Living Lab: Insights from the junction
Event details
Who suffers the impacts of poor air quality?
Who decides how urban spaces are shared and what they are for?
Who has the power to improve the situation?
Everyone wants to breathe clean air, but what are the technical and social solutions?
Throughout Spring-Summer 2022, York St John University students from over ten different academic subjects are collaborating to investigate the problems and solutions of poor air quality, both in the area around the university - specifically the junction of Lord Mayor’s Walk and Gillygate - and worldwide.
Funded by the university’s Institute for Social Justice, this experimental, interdisciplinary ‘Living Lab’ approach to education allows students to learn through collaboration with the aim of tackling real problems in the campus environment.
Students from all kinds of subject areas work together, contributing relevant and important skills:
- Geographers bring their understanding of the politics of space;
- Biochemists their knowledge of the health impacts of particulate matter;
- Performers and artists their ability to express the embodied experience of living in particular urban spaces;
- Linguists and designers their gift for persuasion;
- Social scientists their focus on global health inequalities.
The students and staff of the ‘Living Lab’ invite the public to this interactive panel event including short performances, citizen science activities and mini talks exploring air quality, health inequalities, and the kind of future they envision for York’s public spaces.
Working together with the university’s Estates department and City of York Council, this event is not just a way of sharing knowledge with others in the city, but of advocating for change.

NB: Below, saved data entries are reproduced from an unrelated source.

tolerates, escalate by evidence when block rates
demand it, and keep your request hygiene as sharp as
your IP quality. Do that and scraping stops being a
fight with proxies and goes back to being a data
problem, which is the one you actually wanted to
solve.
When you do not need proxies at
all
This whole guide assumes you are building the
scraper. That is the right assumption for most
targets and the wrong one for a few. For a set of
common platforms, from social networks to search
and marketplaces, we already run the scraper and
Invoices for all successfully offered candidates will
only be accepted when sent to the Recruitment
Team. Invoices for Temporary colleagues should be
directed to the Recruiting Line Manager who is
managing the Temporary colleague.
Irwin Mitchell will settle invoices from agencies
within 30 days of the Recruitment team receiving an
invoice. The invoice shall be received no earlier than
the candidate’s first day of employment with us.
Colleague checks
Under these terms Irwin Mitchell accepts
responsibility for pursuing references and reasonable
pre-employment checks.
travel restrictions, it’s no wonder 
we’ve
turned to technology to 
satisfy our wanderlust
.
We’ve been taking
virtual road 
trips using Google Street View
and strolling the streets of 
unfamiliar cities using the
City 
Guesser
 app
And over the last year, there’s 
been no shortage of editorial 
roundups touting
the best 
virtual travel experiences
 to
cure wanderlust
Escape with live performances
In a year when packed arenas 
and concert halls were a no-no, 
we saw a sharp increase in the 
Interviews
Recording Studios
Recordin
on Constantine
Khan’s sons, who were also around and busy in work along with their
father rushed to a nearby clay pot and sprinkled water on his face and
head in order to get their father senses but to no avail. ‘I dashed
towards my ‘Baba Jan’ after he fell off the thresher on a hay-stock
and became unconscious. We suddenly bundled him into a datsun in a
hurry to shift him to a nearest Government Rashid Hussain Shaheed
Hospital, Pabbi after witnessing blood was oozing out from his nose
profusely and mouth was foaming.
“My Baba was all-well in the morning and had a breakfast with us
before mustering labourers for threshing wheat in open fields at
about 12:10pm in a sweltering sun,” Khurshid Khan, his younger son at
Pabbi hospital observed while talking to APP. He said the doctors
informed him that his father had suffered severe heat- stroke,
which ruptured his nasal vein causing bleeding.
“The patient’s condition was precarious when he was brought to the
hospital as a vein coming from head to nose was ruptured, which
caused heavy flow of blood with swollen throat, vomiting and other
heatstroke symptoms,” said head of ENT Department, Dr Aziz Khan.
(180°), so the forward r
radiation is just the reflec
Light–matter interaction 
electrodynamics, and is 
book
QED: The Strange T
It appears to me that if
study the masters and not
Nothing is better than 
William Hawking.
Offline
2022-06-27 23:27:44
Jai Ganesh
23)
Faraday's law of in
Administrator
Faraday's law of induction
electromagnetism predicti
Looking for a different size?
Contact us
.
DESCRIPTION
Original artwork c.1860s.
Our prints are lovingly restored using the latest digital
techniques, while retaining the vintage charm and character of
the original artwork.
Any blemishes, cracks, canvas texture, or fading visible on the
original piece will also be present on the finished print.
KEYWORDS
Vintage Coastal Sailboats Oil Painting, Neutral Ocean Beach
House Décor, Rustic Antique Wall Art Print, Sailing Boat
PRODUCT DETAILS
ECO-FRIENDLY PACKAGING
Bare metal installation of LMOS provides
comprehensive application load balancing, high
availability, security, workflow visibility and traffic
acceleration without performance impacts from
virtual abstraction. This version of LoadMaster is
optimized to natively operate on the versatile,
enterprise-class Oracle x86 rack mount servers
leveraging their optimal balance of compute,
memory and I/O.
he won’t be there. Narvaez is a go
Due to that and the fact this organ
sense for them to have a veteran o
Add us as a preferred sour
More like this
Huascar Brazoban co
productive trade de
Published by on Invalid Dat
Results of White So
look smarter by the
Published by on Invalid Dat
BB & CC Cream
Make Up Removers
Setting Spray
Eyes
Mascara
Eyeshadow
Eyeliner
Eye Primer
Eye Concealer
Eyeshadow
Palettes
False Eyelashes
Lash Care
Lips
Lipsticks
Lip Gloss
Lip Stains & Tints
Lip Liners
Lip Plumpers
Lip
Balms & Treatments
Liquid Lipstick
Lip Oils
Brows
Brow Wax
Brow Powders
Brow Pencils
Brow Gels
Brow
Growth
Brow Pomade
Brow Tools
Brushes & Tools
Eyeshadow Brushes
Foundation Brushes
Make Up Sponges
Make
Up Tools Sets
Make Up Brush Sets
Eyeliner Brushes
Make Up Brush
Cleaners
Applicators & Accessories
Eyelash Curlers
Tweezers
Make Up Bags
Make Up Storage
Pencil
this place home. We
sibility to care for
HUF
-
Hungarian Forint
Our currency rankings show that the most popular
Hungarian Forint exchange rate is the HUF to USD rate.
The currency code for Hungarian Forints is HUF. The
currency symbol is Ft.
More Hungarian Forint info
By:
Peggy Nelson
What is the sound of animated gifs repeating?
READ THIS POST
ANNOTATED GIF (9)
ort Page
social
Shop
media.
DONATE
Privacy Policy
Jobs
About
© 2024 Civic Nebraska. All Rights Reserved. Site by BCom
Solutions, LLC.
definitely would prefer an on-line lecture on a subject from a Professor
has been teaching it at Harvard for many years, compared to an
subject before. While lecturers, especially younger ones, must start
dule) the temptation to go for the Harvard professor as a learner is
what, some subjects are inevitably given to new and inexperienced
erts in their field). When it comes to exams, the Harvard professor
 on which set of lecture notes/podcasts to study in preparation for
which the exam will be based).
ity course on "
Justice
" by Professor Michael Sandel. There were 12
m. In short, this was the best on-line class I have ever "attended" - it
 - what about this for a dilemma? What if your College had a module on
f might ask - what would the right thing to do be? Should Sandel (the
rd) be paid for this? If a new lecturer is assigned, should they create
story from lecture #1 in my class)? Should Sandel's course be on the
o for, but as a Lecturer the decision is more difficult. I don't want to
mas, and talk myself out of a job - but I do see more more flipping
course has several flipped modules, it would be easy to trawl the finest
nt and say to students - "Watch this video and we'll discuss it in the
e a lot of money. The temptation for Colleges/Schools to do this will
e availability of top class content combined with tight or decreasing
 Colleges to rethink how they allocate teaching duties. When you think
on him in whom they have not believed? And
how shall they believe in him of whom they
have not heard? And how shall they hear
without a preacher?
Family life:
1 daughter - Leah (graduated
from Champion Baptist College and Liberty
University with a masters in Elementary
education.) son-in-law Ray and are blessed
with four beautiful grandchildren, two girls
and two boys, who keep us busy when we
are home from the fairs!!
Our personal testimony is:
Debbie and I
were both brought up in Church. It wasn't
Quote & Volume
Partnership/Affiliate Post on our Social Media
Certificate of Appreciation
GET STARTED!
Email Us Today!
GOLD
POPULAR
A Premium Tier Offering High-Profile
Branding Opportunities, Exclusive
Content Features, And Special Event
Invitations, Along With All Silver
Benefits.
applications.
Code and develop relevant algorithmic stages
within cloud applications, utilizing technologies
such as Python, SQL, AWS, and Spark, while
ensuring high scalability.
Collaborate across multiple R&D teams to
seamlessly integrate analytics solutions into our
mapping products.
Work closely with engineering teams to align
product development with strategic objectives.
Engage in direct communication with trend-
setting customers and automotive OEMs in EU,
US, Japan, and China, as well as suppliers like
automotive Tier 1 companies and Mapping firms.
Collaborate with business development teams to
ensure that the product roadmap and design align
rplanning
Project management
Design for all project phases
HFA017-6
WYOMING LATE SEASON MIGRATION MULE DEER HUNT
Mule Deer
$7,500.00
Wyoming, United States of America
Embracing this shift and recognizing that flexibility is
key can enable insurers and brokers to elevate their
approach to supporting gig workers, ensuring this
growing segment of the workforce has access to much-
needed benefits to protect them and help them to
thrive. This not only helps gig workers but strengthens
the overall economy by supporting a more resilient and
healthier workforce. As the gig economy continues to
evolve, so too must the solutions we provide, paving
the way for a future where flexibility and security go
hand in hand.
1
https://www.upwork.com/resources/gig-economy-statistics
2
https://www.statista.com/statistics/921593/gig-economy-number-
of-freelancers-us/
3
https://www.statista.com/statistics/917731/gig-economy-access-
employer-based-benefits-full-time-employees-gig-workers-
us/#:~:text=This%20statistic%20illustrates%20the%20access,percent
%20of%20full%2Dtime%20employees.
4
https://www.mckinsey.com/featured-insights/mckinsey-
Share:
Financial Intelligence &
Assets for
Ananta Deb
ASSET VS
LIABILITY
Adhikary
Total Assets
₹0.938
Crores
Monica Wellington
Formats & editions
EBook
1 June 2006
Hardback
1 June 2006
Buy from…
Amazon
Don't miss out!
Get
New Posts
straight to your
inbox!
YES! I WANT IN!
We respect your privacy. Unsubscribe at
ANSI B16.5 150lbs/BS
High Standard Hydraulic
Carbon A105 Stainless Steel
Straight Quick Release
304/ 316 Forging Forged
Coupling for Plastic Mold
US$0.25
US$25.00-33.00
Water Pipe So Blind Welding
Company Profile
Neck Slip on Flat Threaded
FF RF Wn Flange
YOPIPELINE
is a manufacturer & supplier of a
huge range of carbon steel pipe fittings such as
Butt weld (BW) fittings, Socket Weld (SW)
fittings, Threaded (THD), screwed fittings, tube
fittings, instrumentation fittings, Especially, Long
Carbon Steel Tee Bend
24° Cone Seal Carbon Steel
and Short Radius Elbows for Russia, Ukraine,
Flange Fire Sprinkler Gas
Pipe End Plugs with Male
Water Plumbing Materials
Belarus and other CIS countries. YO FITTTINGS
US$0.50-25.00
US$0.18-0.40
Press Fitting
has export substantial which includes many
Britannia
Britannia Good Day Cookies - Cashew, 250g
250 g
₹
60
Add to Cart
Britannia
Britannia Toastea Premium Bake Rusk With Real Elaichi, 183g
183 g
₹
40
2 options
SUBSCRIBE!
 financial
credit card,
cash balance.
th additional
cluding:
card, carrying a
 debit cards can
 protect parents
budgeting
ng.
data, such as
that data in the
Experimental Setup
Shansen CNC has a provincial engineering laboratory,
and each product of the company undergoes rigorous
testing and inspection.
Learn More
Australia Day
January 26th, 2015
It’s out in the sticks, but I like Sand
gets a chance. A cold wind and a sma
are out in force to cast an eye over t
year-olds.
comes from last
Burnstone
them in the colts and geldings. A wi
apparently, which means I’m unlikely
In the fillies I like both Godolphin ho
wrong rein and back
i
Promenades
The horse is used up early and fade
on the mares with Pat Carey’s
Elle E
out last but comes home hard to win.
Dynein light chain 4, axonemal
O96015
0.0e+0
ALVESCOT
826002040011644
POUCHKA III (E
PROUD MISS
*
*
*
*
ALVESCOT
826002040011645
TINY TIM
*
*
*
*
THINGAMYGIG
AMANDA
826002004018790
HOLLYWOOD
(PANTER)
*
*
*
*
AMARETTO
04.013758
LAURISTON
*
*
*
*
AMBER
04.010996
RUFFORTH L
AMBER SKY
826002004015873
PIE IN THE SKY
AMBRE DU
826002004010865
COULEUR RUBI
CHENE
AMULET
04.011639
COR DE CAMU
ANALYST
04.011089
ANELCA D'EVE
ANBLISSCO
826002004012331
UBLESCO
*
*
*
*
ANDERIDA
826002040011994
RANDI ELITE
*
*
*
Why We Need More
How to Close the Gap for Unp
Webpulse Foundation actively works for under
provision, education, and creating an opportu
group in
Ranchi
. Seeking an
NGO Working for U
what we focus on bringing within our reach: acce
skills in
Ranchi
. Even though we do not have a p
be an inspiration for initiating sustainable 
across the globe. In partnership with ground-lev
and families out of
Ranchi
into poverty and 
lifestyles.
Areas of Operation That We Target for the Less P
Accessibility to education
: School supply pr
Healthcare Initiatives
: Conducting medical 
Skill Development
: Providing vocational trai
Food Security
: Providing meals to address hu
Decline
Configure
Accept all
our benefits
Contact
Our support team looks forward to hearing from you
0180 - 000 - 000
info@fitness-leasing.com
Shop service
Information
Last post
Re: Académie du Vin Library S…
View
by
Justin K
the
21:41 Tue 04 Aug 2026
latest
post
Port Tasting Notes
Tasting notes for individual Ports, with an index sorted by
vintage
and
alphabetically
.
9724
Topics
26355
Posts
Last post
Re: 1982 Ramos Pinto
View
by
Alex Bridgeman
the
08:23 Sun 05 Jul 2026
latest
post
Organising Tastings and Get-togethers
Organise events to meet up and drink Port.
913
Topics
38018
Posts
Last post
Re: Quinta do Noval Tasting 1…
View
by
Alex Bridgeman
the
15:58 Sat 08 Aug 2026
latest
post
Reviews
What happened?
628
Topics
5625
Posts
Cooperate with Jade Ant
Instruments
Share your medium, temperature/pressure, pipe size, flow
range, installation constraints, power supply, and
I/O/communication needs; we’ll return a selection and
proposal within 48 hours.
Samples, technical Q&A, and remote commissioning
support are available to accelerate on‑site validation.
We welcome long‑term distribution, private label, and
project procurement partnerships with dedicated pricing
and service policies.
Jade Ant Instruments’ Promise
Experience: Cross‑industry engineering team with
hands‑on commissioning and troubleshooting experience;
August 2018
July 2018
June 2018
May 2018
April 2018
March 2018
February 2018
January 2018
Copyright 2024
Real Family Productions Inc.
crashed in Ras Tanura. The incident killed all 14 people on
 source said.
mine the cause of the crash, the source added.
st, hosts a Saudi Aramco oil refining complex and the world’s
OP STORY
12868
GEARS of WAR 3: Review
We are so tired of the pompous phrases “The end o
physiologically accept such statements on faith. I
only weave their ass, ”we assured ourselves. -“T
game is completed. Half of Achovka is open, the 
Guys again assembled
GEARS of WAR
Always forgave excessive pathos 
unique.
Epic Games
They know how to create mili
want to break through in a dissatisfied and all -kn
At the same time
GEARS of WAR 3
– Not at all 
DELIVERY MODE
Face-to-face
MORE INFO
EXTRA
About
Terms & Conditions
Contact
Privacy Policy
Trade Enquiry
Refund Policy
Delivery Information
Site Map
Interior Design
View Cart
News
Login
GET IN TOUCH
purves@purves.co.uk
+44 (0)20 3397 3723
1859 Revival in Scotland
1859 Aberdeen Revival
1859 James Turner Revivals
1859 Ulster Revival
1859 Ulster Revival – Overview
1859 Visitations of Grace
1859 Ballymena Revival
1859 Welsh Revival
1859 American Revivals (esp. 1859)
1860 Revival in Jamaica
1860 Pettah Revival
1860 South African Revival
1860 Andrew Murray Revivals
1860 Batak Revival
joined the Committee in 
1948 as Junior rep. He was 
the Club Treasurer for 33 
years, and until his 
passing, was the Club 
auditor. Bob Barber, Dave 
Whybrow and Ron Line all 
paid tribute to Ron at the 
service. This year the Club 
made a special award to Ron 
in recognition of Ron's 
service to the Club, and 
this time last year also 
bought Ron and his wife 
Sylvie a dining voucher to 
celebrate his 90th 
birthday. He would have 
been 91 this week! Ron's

Image credit: © Luke Porter
About the speakers
The Ecological Justice Research Group is an energetic, supportive and diverse group of staff and postgraduate researchers, representing all five of the university’s academic Schools and several Professional Services departments. Located within the university’s Institute for Social Justice, the Ecological Justice Research Group aims to develop research and teaching practice that intertwines the social and ecological dimensions of justice. They are particularly active in pedagogical research that informs the university’s approach to preparing students for lives and careers in an era of climate emergency. Although only recently formed, members of the group have already held an Inaugural Symposium (Nov 2021) and been awarded funding for pedagogical research: a pilot project experimenting with the concept of 'Living Labs'.